Supplied records:

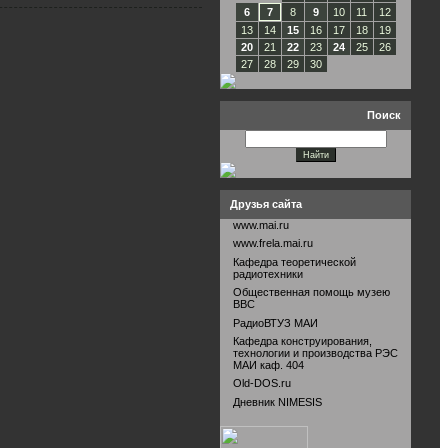
6
7
8
9
10
11
12
13
14
15
16
17
18
19
20
21
22
23
24
25
26
27
28
29
30
Поиск
Друзья сайта
www.mai.ru
www.frela.mai.ru
Кафедра теоретической
радиотехники
Общественная помощь музею
ВВС
РадиоВТУЗ МАИ
Кафедра конструирования,
технологии и производства РЭС
МАИ каф. 404
Old-DOS.ru
Дневник NIMESIS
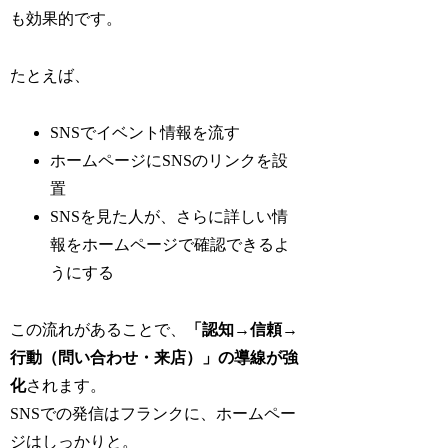
も効果的です。
たとえば、
SNSでイベント情報を流す
ホームページにSNSのリンクを設
置
SNSを見た人が、さらに詳しい情
報をホームページで確認できるよ
うにする
この流れがあることで、
「認知→信頼→
行動（問い合わせ・来店）」の導線が強
化
されます。
SNSでの発信はフランクに、ホームペー
ジはしっかりと。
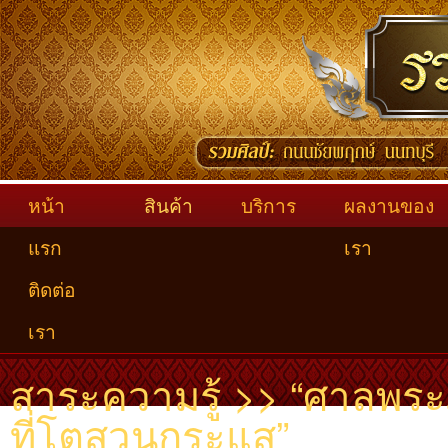
หน้า
สินค้า
บริการ
ผลงานของ
แรก
เรา
ติดต่อ
เรา
สาระความรู้ >> “ศาลพระภูม
ที่โตสวนกระแส”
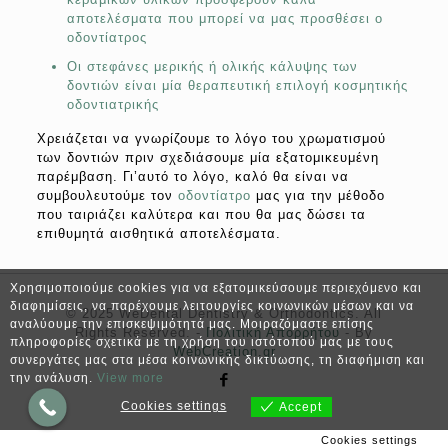
αποτελέσματα που μπορεί να μας προσθέσει ο
οδοντίατρος
Οι στεφάνες μερικής ή ολικής κάλυψης των
δοντιών είναι μία θεραπευτική επιλογή κοσμητικής
οδοντιατρικής
Χρειάζεται να γνωρίζουμε το λόγο του χρωματισμού
των δοντιών πριν σχεδιάσουμε μία εξατομικευμένη
παρέμβαση. Γι’αυτό το λόγο, καλό θα είναι να
συμβουλευτούμε τον
οδοντίατρο
μας για την μέθοδο
που ταιριάζει καλύτερα και που θα μας δώσει τα
επιθυμητά αισθητικά αποτελέσματα.
Χρησιμοποιούμε cookies για να εξατομικεύσουμε περιεχόμενο και
διαφημίσεις, να παρέχουμε λειτουργίες κοινωνικών μέσων και να
© 2025 WeDental Dentistry & Orthodontics. All
αναλύουμε την επισκεψιμότητά μας. Μοιραζόμαστε επίσης
Rights Reserved. -
Πολιτική Απορρήτου
- By
πληροφορίες σχετικά με τη χρήση του ιστότοπού μας με τους
WebCreation.gr
συνεργάτες μας στα μέσα κοινωνικής δικτύωσης, τη διαφήμιση και
την ανάλυση.
View more
Cookies settings
Accept
Cookies settings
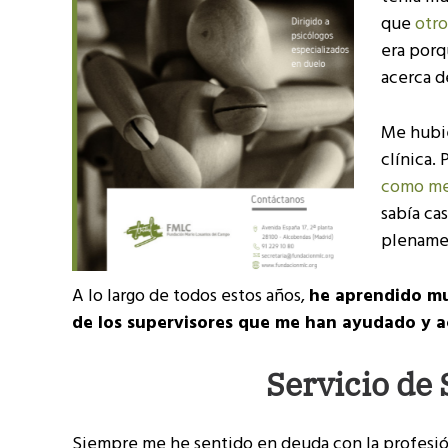
que
otro
era porq
acerca d
Me hubie
clínica.
como me
sabía ca
plenamen
A lo largo de todos estos años,
he aprendido muc
de los supervisores que me han ayudado y
Servicio de
Siempre me he sentido en deuda con la profesión 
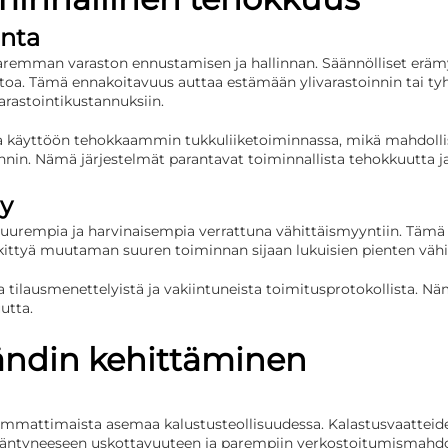
inta
remman varaston ennustamisen ja hallinnan. Säännölliset erämyy
toa. Tämä ennakoitavuus auttaa estämään ylivarastoinnin tai tyhj
arastointikustannuksiin.
aa käyttöön tehokkaammin tukkuliiketoiminnassa, mikä mahdolli
nnin. Nämä järjestelmät parantavat toiminnallista tehokkuutta j
ly
 suurempia ja harvinaisempia verrattuna vähittäismyyntiin. Tämä k
skittyä muutaman suuren toiminnan sijaan lukuisien pienten vähitt
 tilausmenettelyistä ja vakiintuneista toimitusprotokollista. Näm
utta.
ändin kehittäminen
mmattimaista asemaa kalustusteollisuudessa. Kalastusvaatteide
isääntyneeseen uskottavuuteen ja parempiin verkostoitumismahdoll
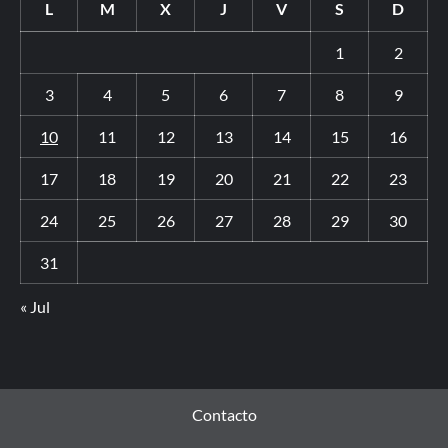
L
M
X
J
V
S
D
1
2
3
4
5
6
7
8
9
10
11
12
13
14
15
16
17
18
19
20
21
22
23
24
25
26
27
28
29
30
31
« Jul
Contacto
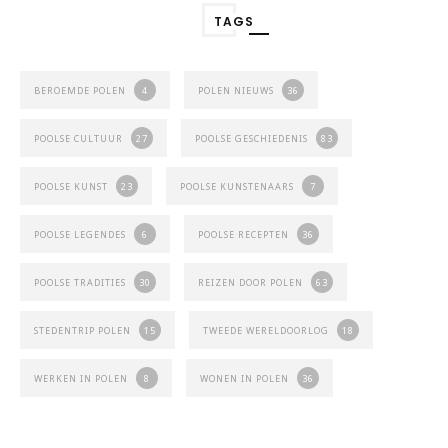
TAGS
BEROEMDE POLEN
4
POLEN NIEUWS
36
POOLSE CULTUUR
27
POOLSE GESCHIEDENIS
83
POOLSE KUNST
23
POOLSE KUNSTENAARS
7
POOLSE LEGENDES
6
POOLSE RECEPTEN
36
POOLSE TRADITIES
30
REIZEN DOOR POLEN
63
STEDENTRIP POLEN
15
TWEEDE WERELDOORLOG
18
WERKEN IN POLEN
8
WONEN IN POLEN
36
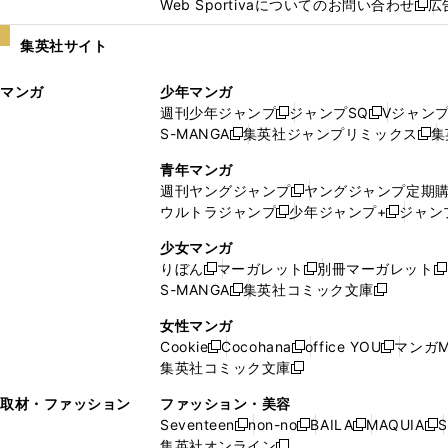
Web Sportivaについてのお問い合わせ
広
し
新
い
し
集英社サイト
ウ
い
ィ
ウ
マンガ
少年マンガ
ン
ィ
週刊少年ジャンプ
ジャンプSQ
Vジャン
ド
ン
新
新
S-MANGA
集英社ジャンプリミックス
集
ウ
ド
新
し
し
新
で
ウ
し
い
い
し
青年マンガ
開
で
い
ウ
ウ
い
週刊ヤングジャンプ
ヤングジャンプ定期
新
く
開
ウ
ィ
ィ
ウ
ウルトラジャンプ
少年ジャンプ+
ジャン
新
し
新
く
ィ
ン
ン
ィ
し
い
し
ン
ド
ド
ン
少女マンガ
い
ウ
い
ド
ウ
ウ
ド
りぼん
マーガレット
別冊マーガレット
新
新
新
ウ
ィ
ウ
ウ
で
で
ウ
S-MANGA
集英社コミック文庫
し
新
し
新
ィ
ン
ィ
で
開
開
で
い
し
い
し
ン
ド
ン
女性マンガ
開
く
く
開
ウ
い
ウ
い
ド
ウ
ド
Cookie
Cocohana
office YOU
マンガM
く
く
新
新
新
ィ
ウ
ィ
ウ
ウ
で
ウ
集英社コミック文庫
し
新
し
し
ン
ィ
ン
ィ
で
開
で
い
し
い
い
ド
ン
ド
ン
取材・ファッション
ファッション・美容
開
く
開
ウ
い
ウ
ウ
ウ
ド
ウ
ド
Seventeen
non-no
BAILA
MAQUIA
S
く
く
新
新
新
新
ィ
ウ
ィ
ィ
で
ウ
で
ウ
集英社オンライン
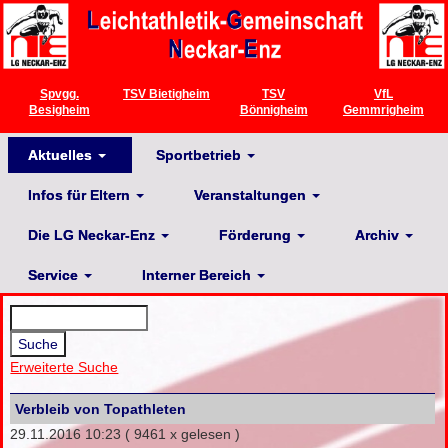
Spvgg.
TSV Bietigheim
TSV
VfL
Besigheim
Bönnigheim
Gemmrigheim
Aktuelles
Sportbetrieb
Infos für Eltern
Veranstaltungen
Die LG Neckar-Enz
Förderung
Archiv
Service
Interner Bereich
Erweiterte Suche
Verbleib von Topathleten
29.11.2016 10:23
( 9461 x gelesen )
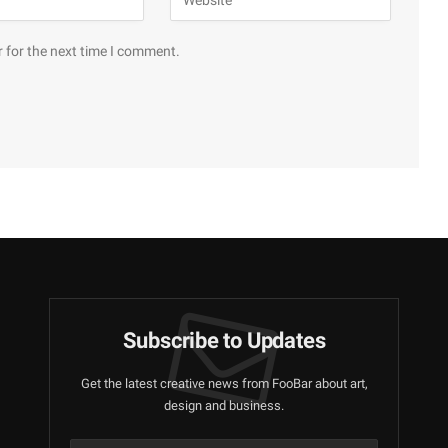
 for the next time I comment.
Subscribe to Updates
Get the latest creative news from FooBar about art,
design and business.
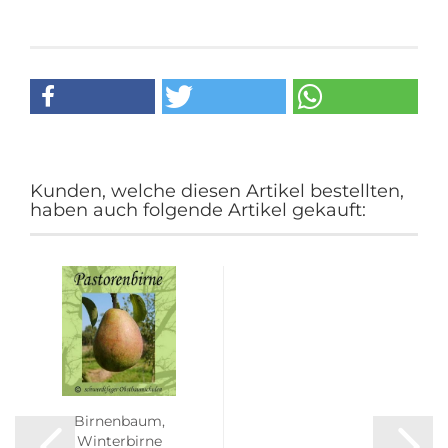
Kunden, welche diesen Artikel bestellten,
haben auch folgende Artikel gekauft:
Birnenbaum,
Winterbirne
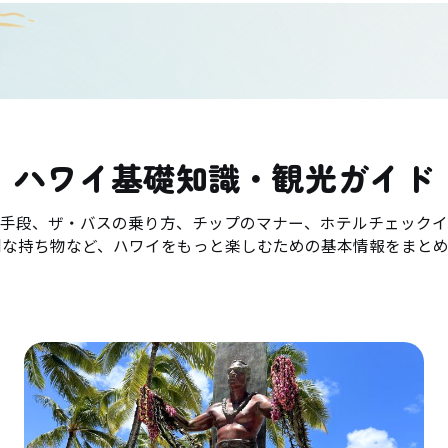
ハワイ基礎知識・観光ガイド
手段、ザ・バスの乗り方、チップのマナー、ホテルチェックイ
利な持ち物など、ハワイをもっと楽しむための基本情報をまとめ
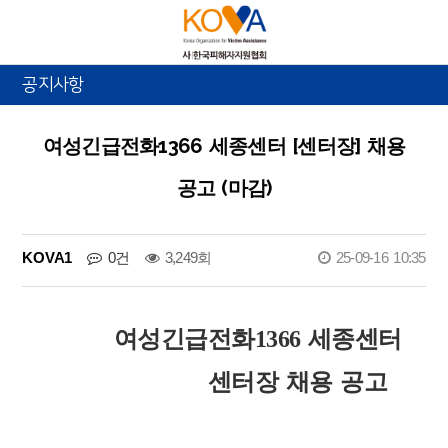
공지사항
여성긴급전화1366 세종센터 [센터장] 채용
공고 (마감)
KOVA1
0건
3,249회
25-09-16 10:35
여성긴급전화
1366
세종센터
센터장 채용 공고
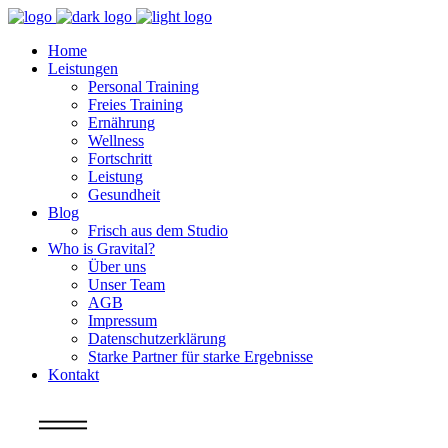
Home
Leistungen
Personal Training
Freies Training
Ernährung
Wellness
Fortschritt
Leistung
Gesundheit
Blog
Frisch aus dem Studio
Who is Gravital?
Über uns
Unser Team
AGB
Impressum
Datenschutzerklärung
Starke Partner für starke Ergebnisse
Kontakt
Info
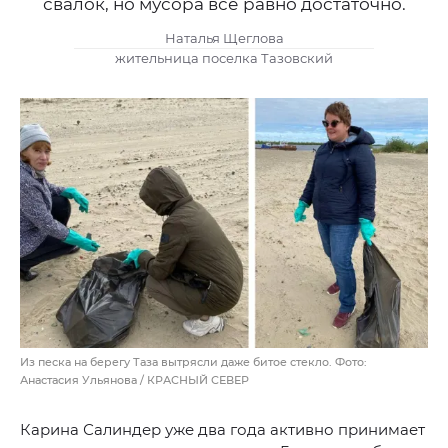
свалок, но мусора все равно достаточно.
Наталья Щеглова
жительница поселка Тазовский
Из песка на берегу Таза вытрясли даже битое стекло. Фото:
Анастасия Ульянова / КРАСНЫЙ СЕВЕР
Карина Салиндер уже два года активно принимает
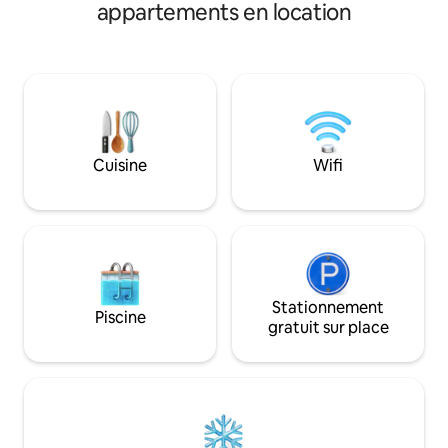
salle de bains moderne, d'une cuisine
appartements en location
des articles de toi
avec un équipement de cuisine de base
entièrement équipée. Détend
et d'un balcon. Parking gratuit, piscine,
sur le balcon avec
salle de sport, hall d'entrée avec café,
Merapi ou profite
restaurant, buanderie et supérette.
illimité avec Netfl
Installations : - Télévision connectée 55"
Internet rapide. Le
- Wi-Fi - climatisation ; - Douche chaude -
comprennent un c
réfrigérateur ; -micro-onde - Cuisinière
forme et une pisc
électrique -bouilloire - évier de cuisine ;
Cuisine
Wifi
rendant chaque m
- équipement de cuisine de base - fer à
séjour inoubliable.
repasser -sèche cheveux Remarque : -
Pas de petit-déjeuner.
Stationnement
Piscine
gratuit sur place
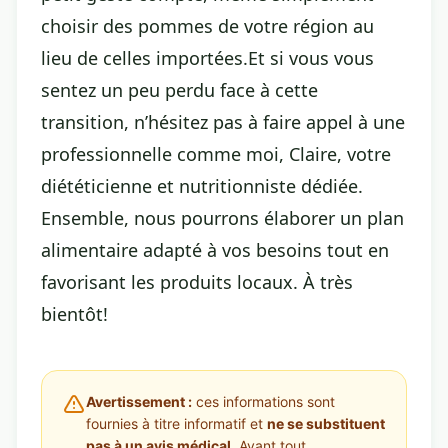
choisir des pommes de votre région au
lieu de celles importées.Et si vous vous
sentez un peu perdu face à cette
transition, n’hésitez pas à faire appel à une
professionnelle comme moi, Claire, votre
diététicienne et nutritionniste dédiée.
Ensemble, nous pourrons élaborer un plan
alimentaire adapté à vos besoins tout en
favorisant les produits locaux. À très
bientôt!
Avertissement :
ces informations sont
fournies à titre informatif et
ne se substituent
pas à un avis médical
. Avant tout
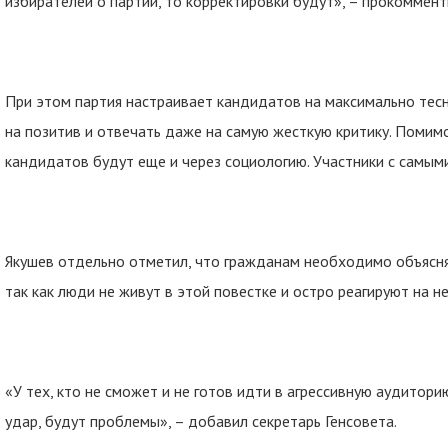
избирателей о партии, то корректировки будут», – прокоммен
При этом партия настраивает кандидатов на максимально тесн
на позитив и отвечать даже на самую жесткую критику. Помим
кандидатов будут еще и через социологию. Участники с самым
Якушев отдельно отметил, что гражданам необходимо объясня
так как люди не живут в этой повестке и остро реагируют на 
«У тех, кто не сможет и не готов идти в агрессивную аудитор
удар, будут проблемы», – добавил секретарь Генсовета.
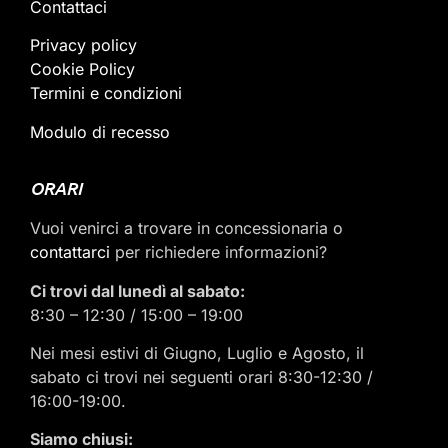
Contattaci
Privacy policy
Cookie Policy
Termini e condizioni
Modulo di recesso
ORARI
Vuoi venirci a trovare in concessionaria o
contattarci
per richiedere informazioni?
Ci trovi dal lunedì al sabato:
8:30 – 12:30 / 15:00 – 19:00
Nei mesi estivi di Giugno, Luglio e Agosto, il
sabato ci trovi nei seguenti orari 8:30-12:30 /
16:00-19:00.
Siamo chiusi:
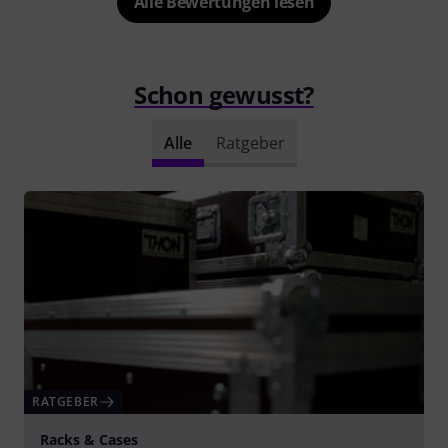
Alle Bewertungen lesen
Schon gewusst?
Alle
Ratgeber
RATGEBER
Racks & Cases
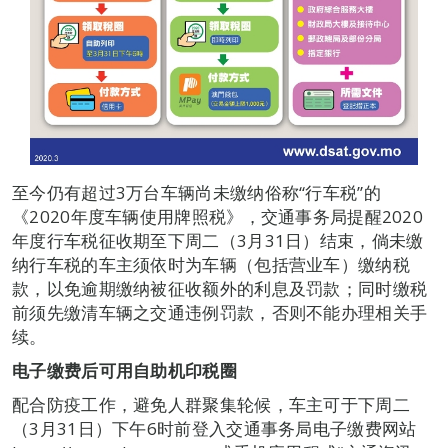
至今仍有超过3万台车辆尚未缴纳俗称“行车税”的
《2020年度车辆使用牌照税》，交通事务局提醒2020
年度行车税征收期至下周二（3月31日）结束，倘未缴
纳行车税的车主须依时为车辆（包括营业车）缴纳税
款，以免逾期缴纳被征收额外的利息及罚款；同时缴税
前须先缴清车辆之交通违例罚款，否则不能办理相关手
续。
电子缴费后可用自助机印税圈
配合防疫工作，避免人群聚集轮候，车主可于下周二
（3月31日）下午6时前登入交通事务局电子缴费网站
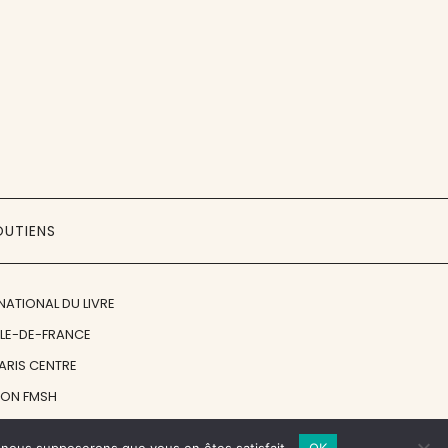
OUTIENS
NATIONAL DU LIVRE
ÎLE-DE-FRANCE
PARIS CENTRE
ION FMSH
ON JAN MICHALSKI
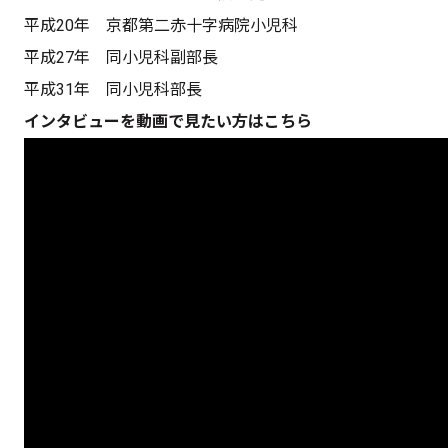
平成20年 京都第二赤十字病院小児科
平成27年 同小児科副部長
平成31年 同小児科部長
インタビューを動画で見たい方はこちら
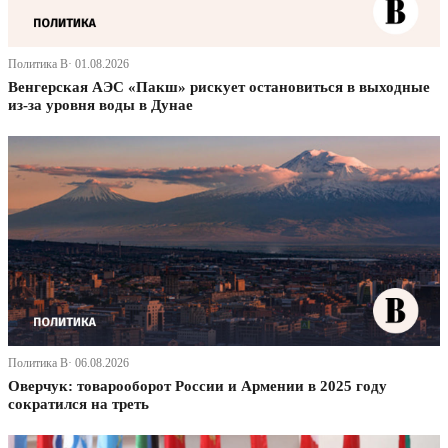
Политика В· 01.08.2026
Венгерская АЭС «Пакш» рискует остановиться в выходные
из-за уровня воды в Дунае
Политика В· 06.08.2026
Оверчук: товарооборот России и Армении в 2025 году
сократился на треть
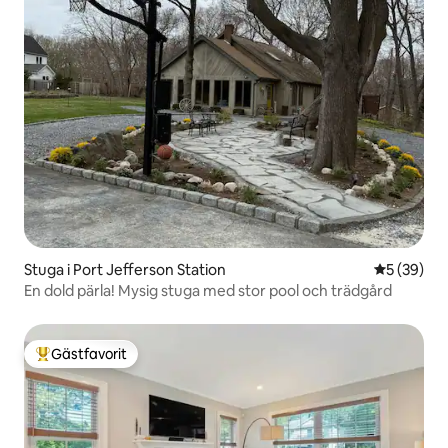
Stuga i Port Jefferson Station
5 av 5 i g
5 (39)
En dold pärla! Mysig stuga med stor pool och trädgård
Gästfavorit
Populär gästfavorit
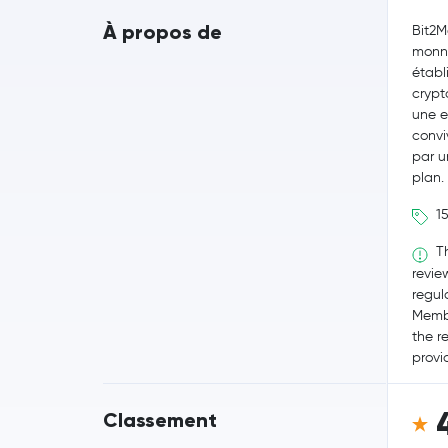
À propos de
Bit2M
monna
établ
crypt
une e
convi
par u
plan.
15
Th
revie
regul
Membe
the r
provid
Classement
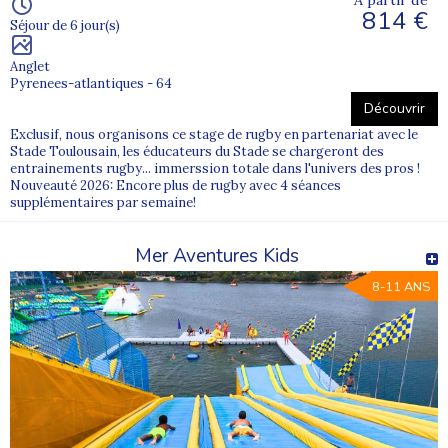
814 €
Séjour de 6 jour(s)
Anglet
Pyrenees-atlantiques - 64
Découvrir
Exclusif, nous organisons ce stage de rugby en partenariat avec le
Stade Toulousain, les éducateurs du Stade se chargeront des
entrainements rugby... immerssion totale dans l'univers des pros !
Nouveauté 2026: Encore plus de rugby avec 4 séances
supplémentaires par semaine!
Mer Aventures Kids
8-11 ANS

Assignment:
Reproduce, unchanged, the stretch of the records above from the line containing "αποτελέσματα που μπορεί να μας προσθέσει ο" through the line containing "των δοντιών πριν".

Output of the task:
αποτελέσματα που μπορεί να μας προσθέσει ο
οδοντίατρος
Οι στεφάνες μερικής ή ολικής κάλυψης των
δοντιών είναι μία θεραπευτική επιλογή κοσμητικής
οδοντιατρικής
Χρειάζεται να γνωρίζουμε το λόγο του χρωματισμού
των δοντιών πριν σχεδιάσουμε μία εξατομικευμένη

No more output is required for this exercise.